Retype every one of these rows word for word, leaving out the pictures.

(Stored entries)
=-=-=-=-=
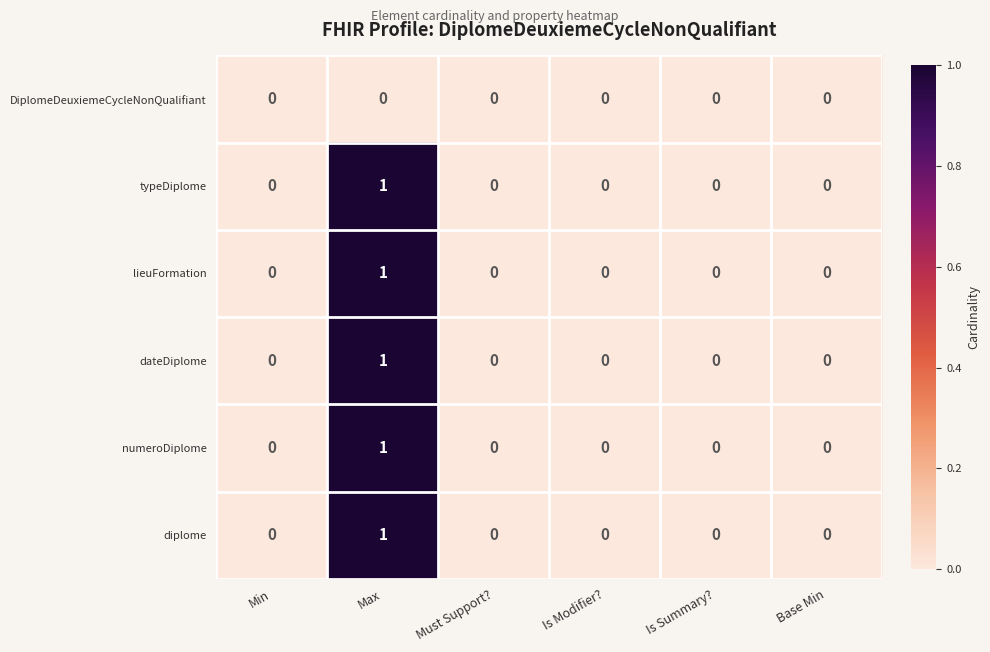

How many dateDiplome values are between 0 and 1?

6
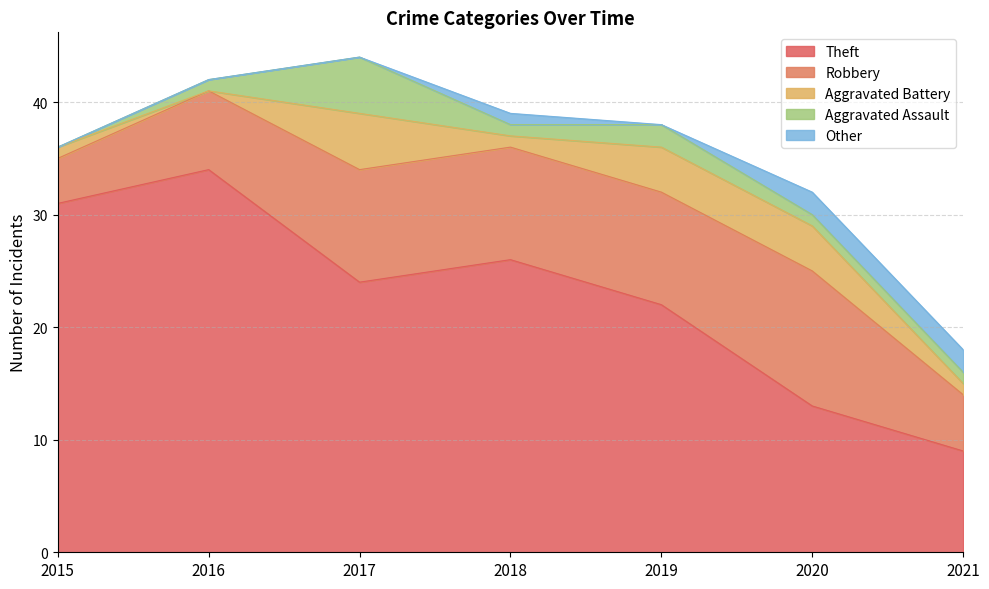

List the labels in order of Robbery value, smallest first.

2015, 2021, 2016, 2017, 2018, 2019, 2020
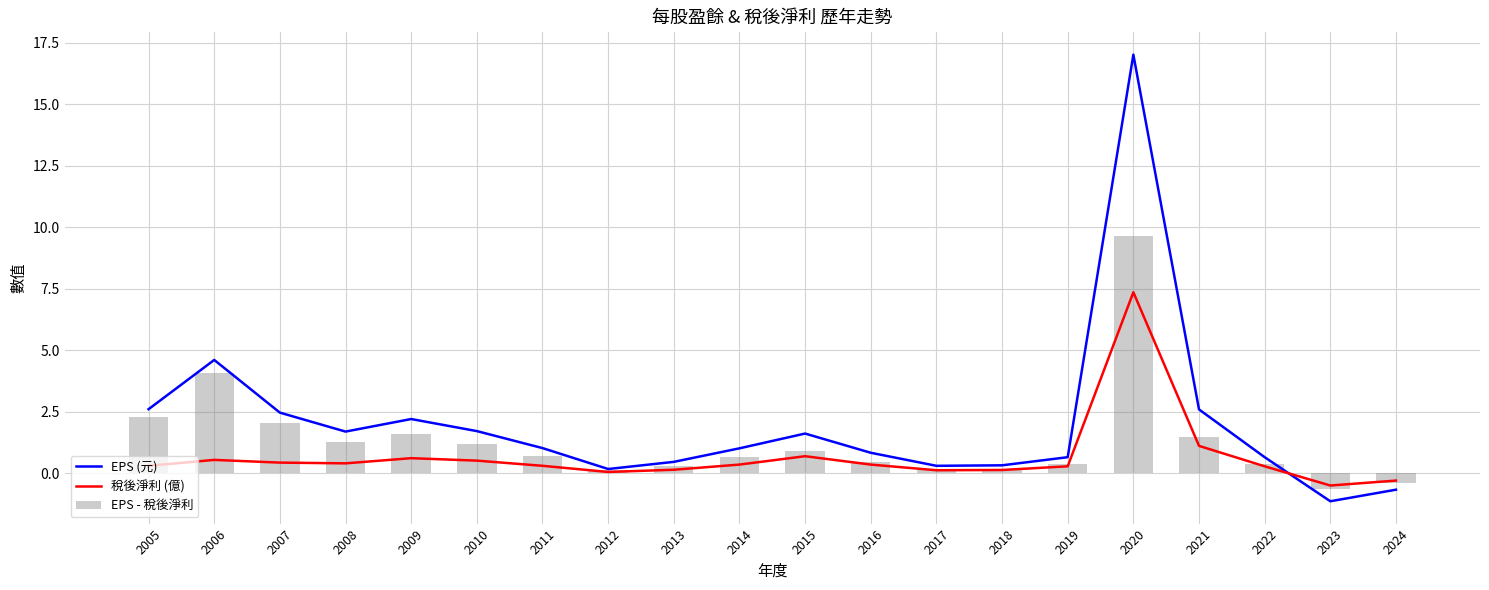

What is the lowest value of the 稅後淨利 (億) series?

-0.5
=-=-=-=-=
### Result for this exercise
How many dateDiplome values are between 0 and 1?

6

List the labels in order of Robbery value, smallest first.

2015, 2021, 2016, 2017, 2018, 2019, 2020

What is the lowest value of the 稅後淨利 (億) series?

-0.5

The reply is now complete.